WORK INSTRUCTIONS
Answer these questions from the text on topological boundaries below:
1. What is an element of the boundary of S called?
2. Which term does Willard use in place of "boundary" in General Topology?
3. How is Hausdorff's border defined?

SUPPLIED PASSAGE
↓↓↓
= Boundary (topology) =

All points in the topological closure not belonging to the interior

A set (in light blue) and its boundary (in dark blue).

In topology and mathematics in general, the boundary of a subset S of a topological space X is the set of points in the closure of S not belonging to the interior of S. An element of the boundary of S is called a boundary point of S. The term boundary operation refers to finding or taking the boundary of a set. Notations used for boundary of a set S include $\operatorname{bd}(S), \operatorname{fr}(S),$ and $\partial S$.

== Terminology ==
Some authors (for example, Willard in General Topology) use the term frontier instead of boundary in an attempt to avoid confusion with a different definition used in algebraic topology and the theory of manifolds. Despite widespread acceptance of the meaning of the terms boundary and frontier, they have sometimes been used to refer to other sets. For example, Metric Spaces by E. T. Copson uses the term boundary to refer to Hausdorff's border, which is defined as the intersection of a set with its boundary. Hausdorff also introduced the term residue, which is defined as the intersection of a set with the closure of the border of its complement.

== Definitions ==

There are several equivalent definitions for the boundary of a subset $S \subseteq X$ of a topological space $X,$ which will be denoted by $\partial_X S,$ or simply $\partial S$ if $X$ is understood:

- It is the closure of $S$ minus the interior of $S$ in $X$: $$\partial S ~:=~ \overline{S} \setminus \operatorname{int}_X S$$
where $\overline{S} = \operatorname{cl}_X S$ denotes the closure of $S$ in $X$ and $\operatorname{int}_X S$ denotes the topological interior of $S$ in $X.$

- It is the intersection of the closure of $S$ with the closure of its complement: $$\partial S ~:=~ \overline{S} \cap \overline{(X \setminus S)}$$
- It is the set of points $p \in X$ such that every neighborhood of $p$ contains at least one point of $S$ and at least one point not of $S$: $$\partial S ~:=~ \{ p \in X : \text{ for every neighborhood } O \text{ of } p, \ O \cap S \neq \varnothing \,\text{ and }\, O \cap (X \setminus S) \neq \varnothing \}.$$
- It is all points in $X$ which are not in either the interior or exterior of $S$: $$\partial S ~:=~ X \setminus \left ( \operatorname{int}_X S \cup \operatorname{ext}_X S \right )$$
where $\operatorname{int}_X S$ denotes the interior of $S$ in $X$ and $\operatorname{ext}_X S$ denotes the exterior of $S$ in $X.$

A boundary point of a set is any element of that set's boundary. The boundary $\partial_X S$ defined above is sometimes called the set's topological boundary to distinguish it from other similarly named notions such as the boundary of a manifold with boundary or the boundary of a manifold with corners, to name just a few examples.
↑↑↑
ENTRIES SUPPLIED
↓↓↓
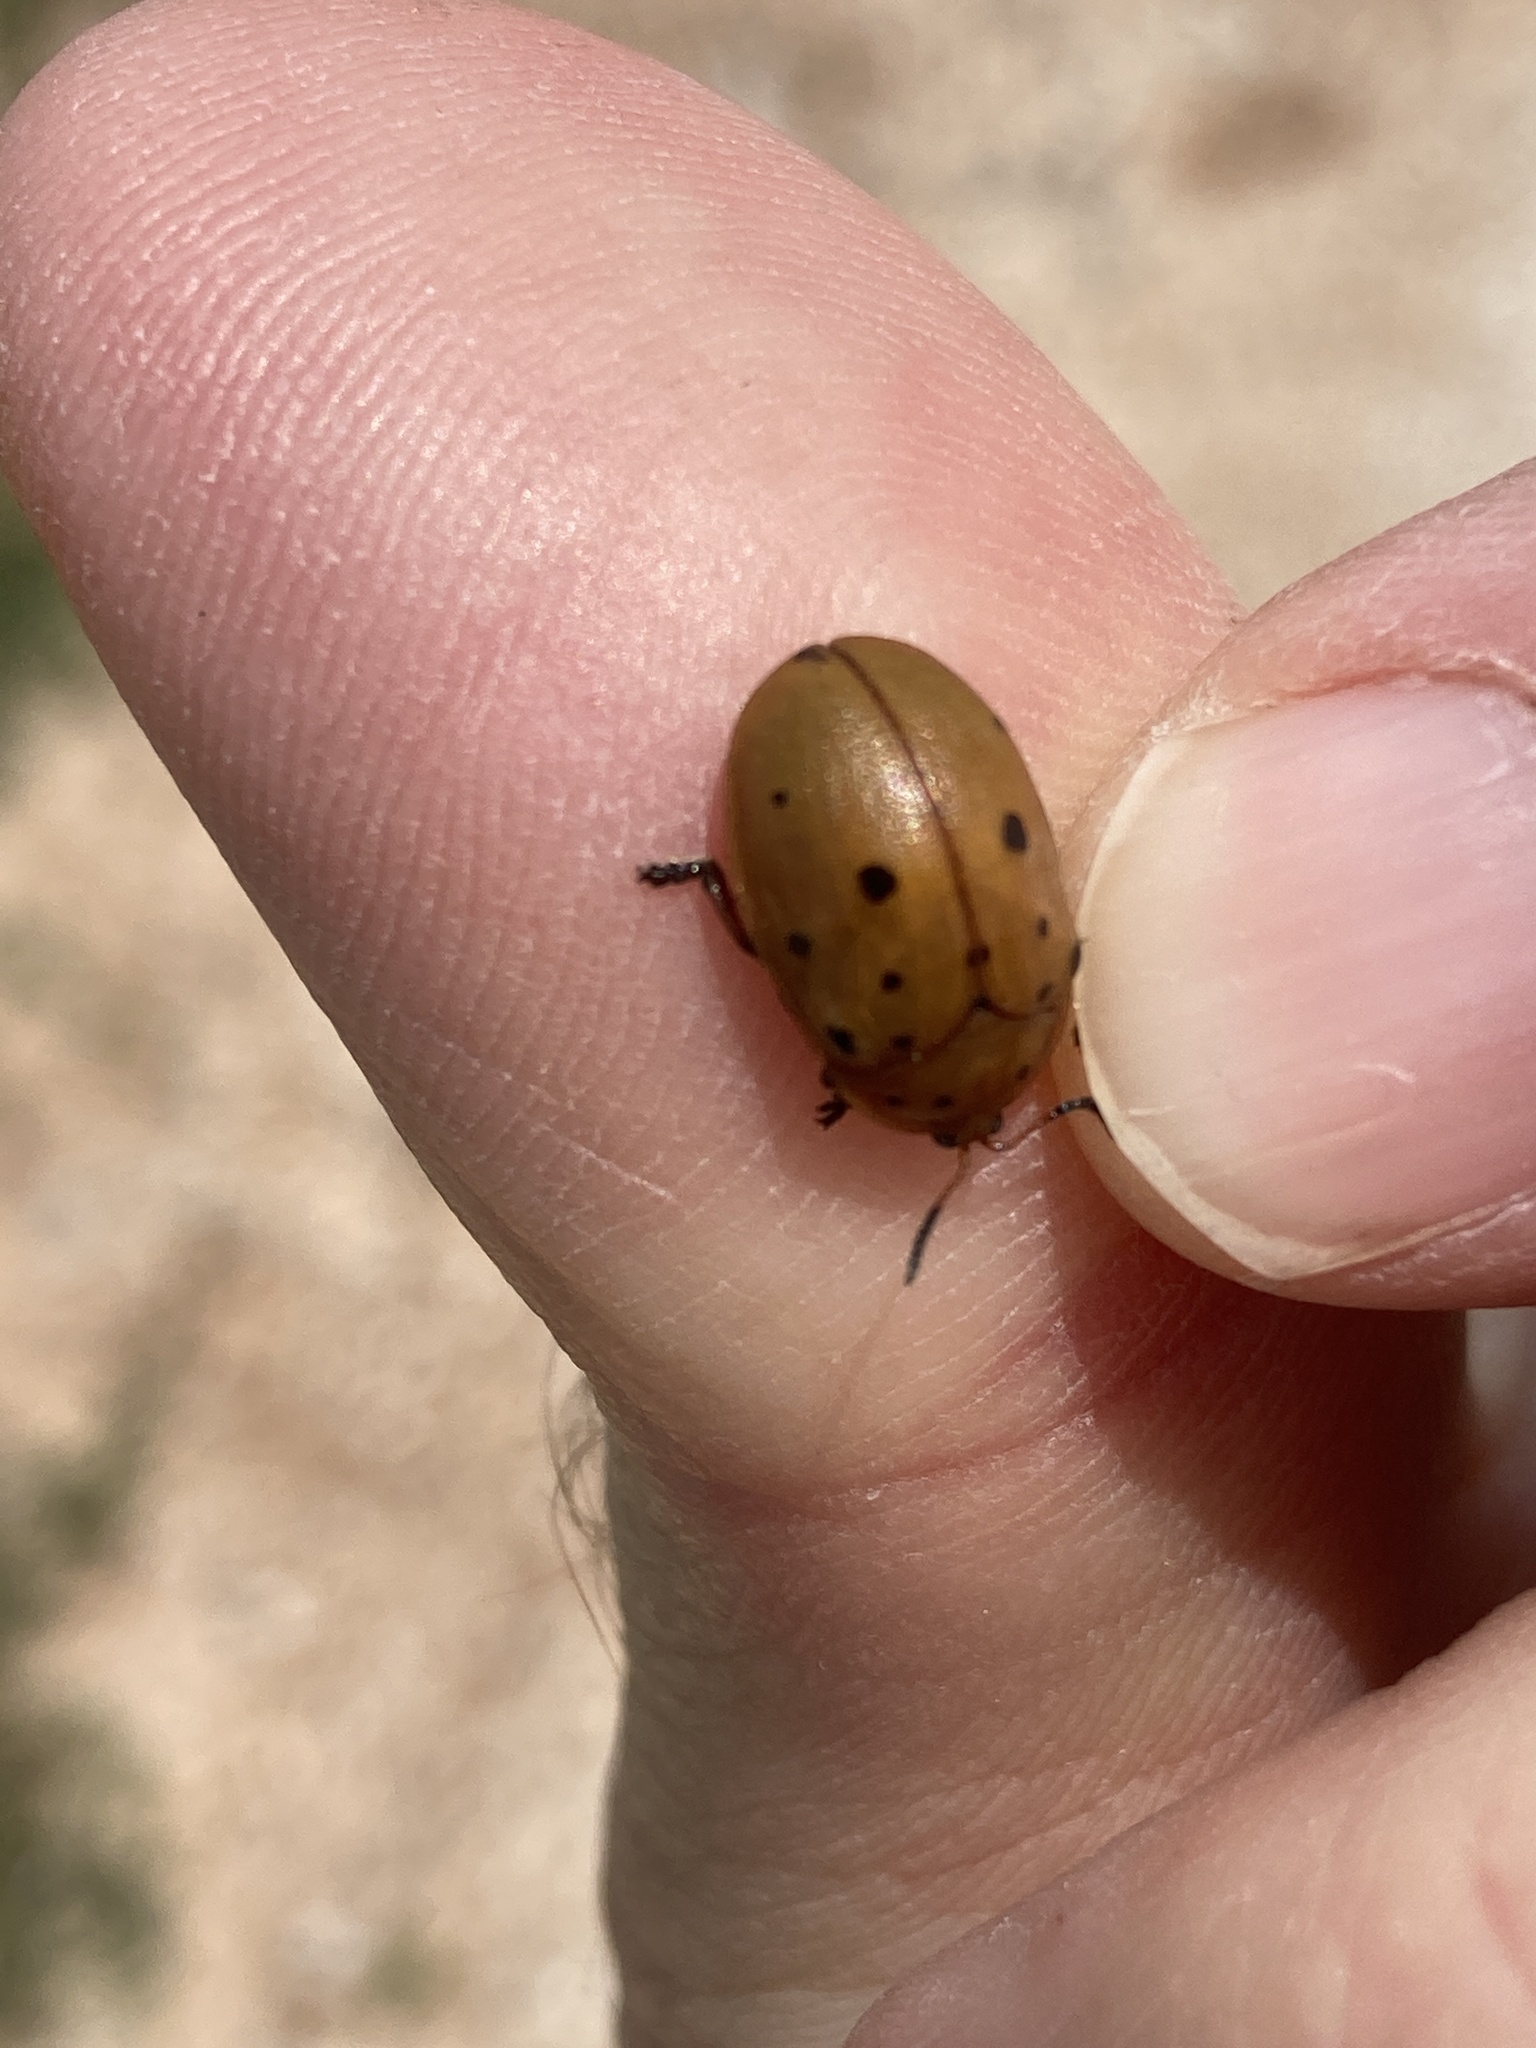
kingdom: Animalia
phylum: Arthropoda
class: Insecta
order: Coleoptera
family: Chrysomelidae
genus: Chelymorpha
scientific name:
↑↑↑
↓↓↓
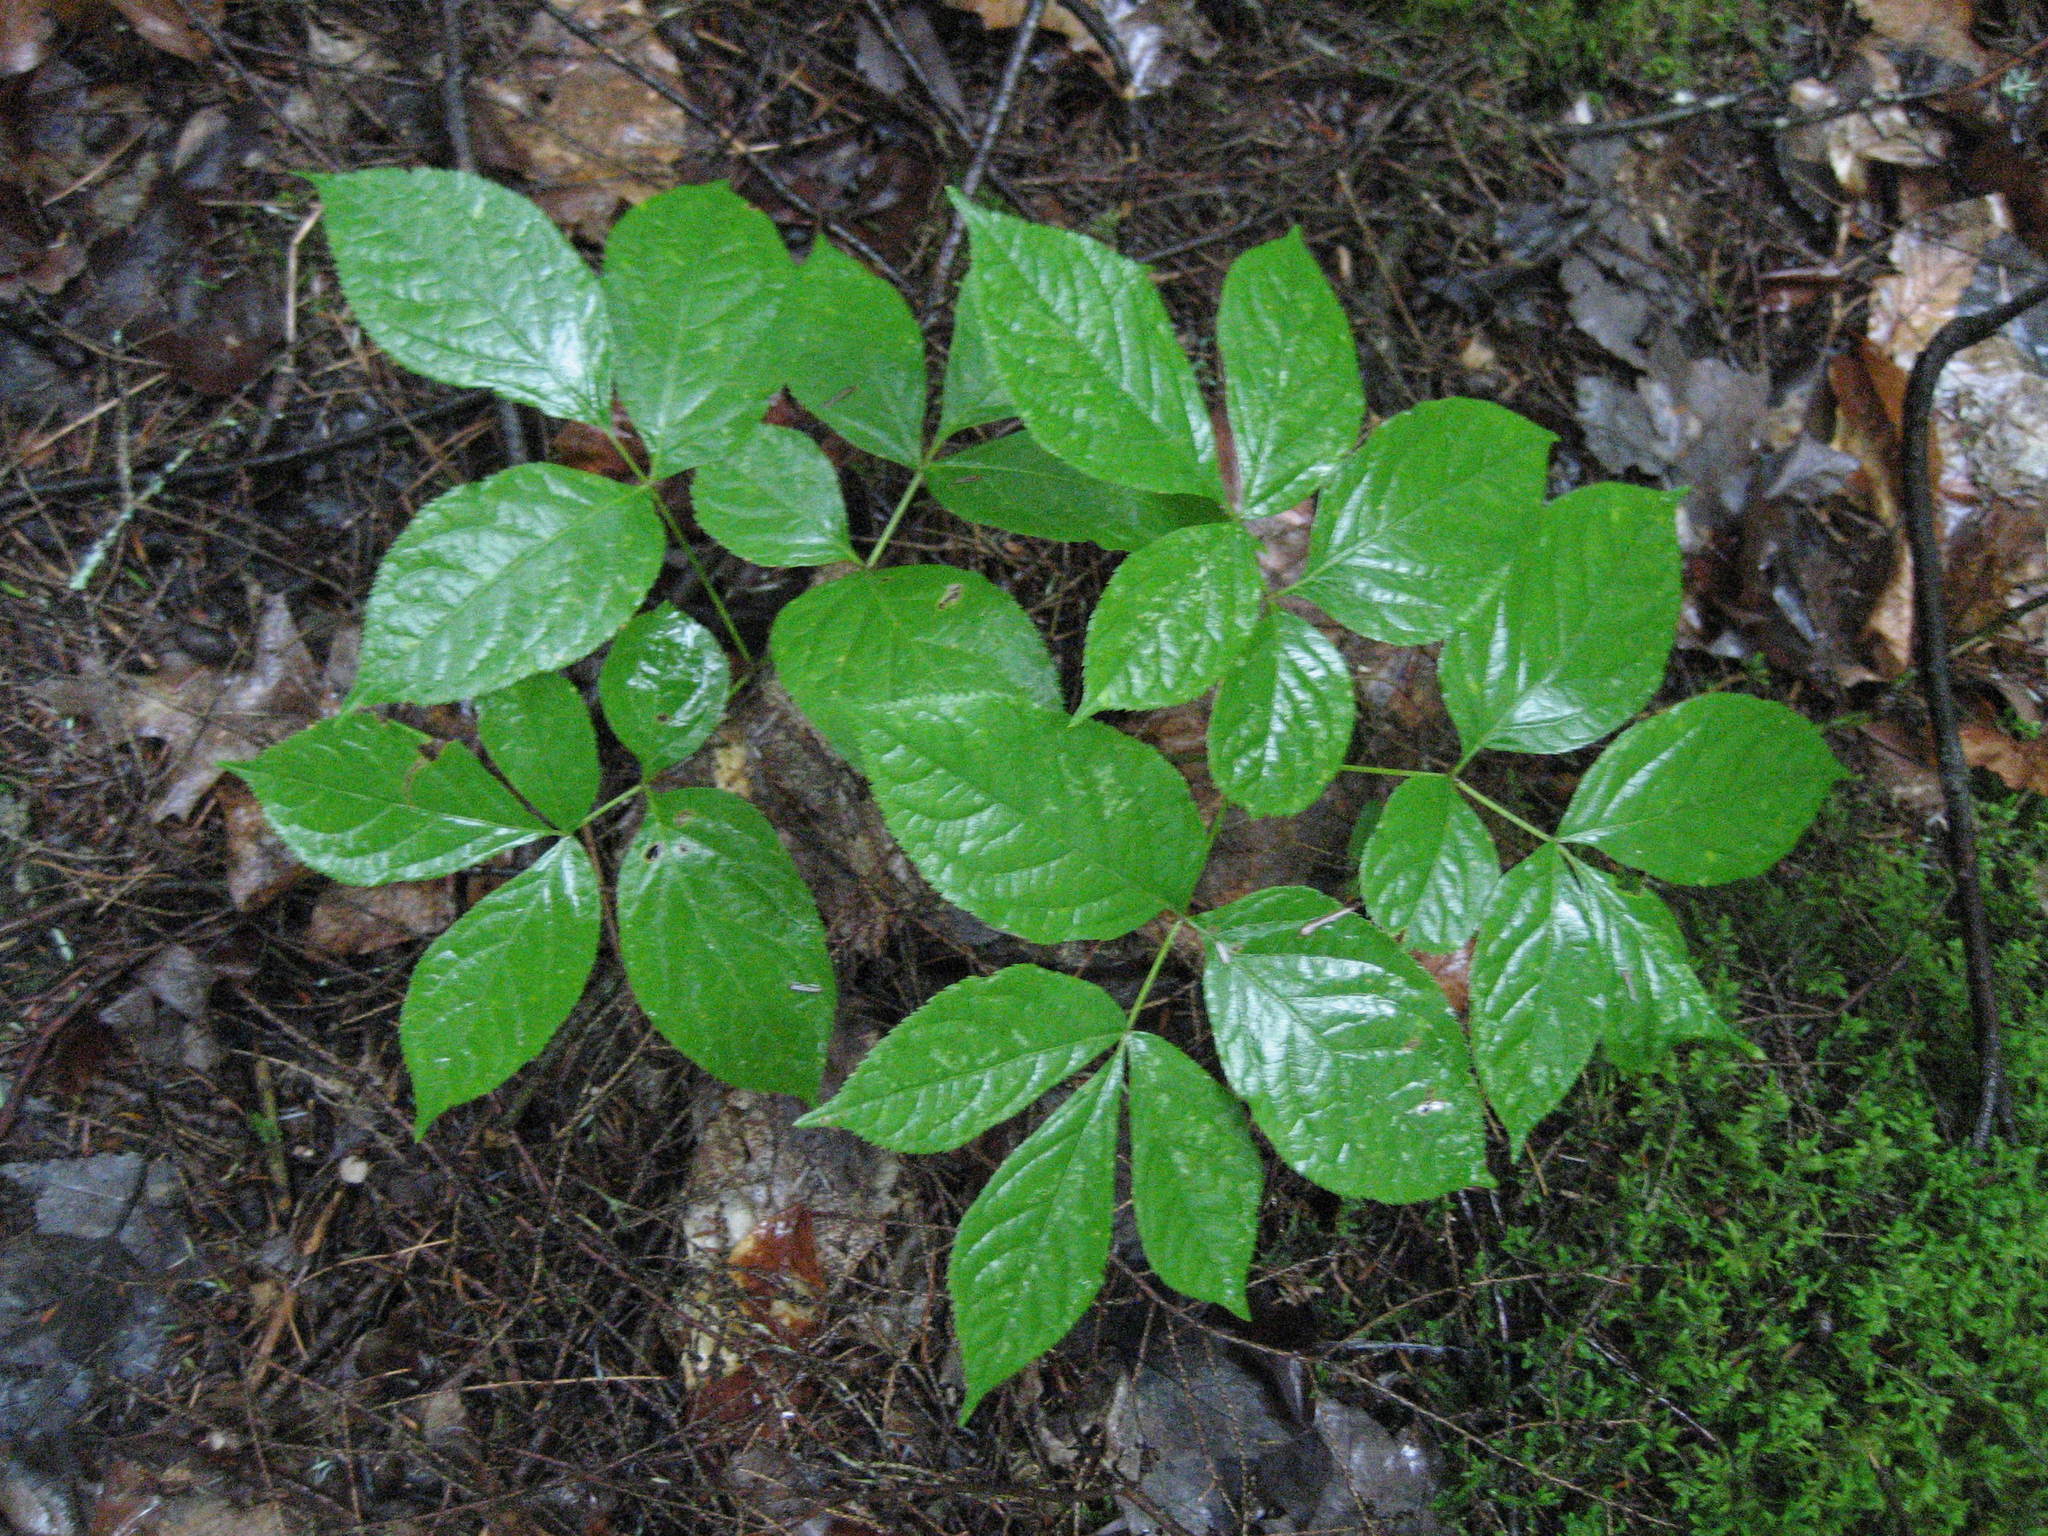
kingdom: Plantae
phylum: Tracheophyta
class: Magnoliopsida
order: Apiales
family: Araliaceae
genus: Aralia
↑↑↑
SOLUTION BELOW
1. A boundary point of S.
2. Frontier.
3. As the intersection of a set with its boundary.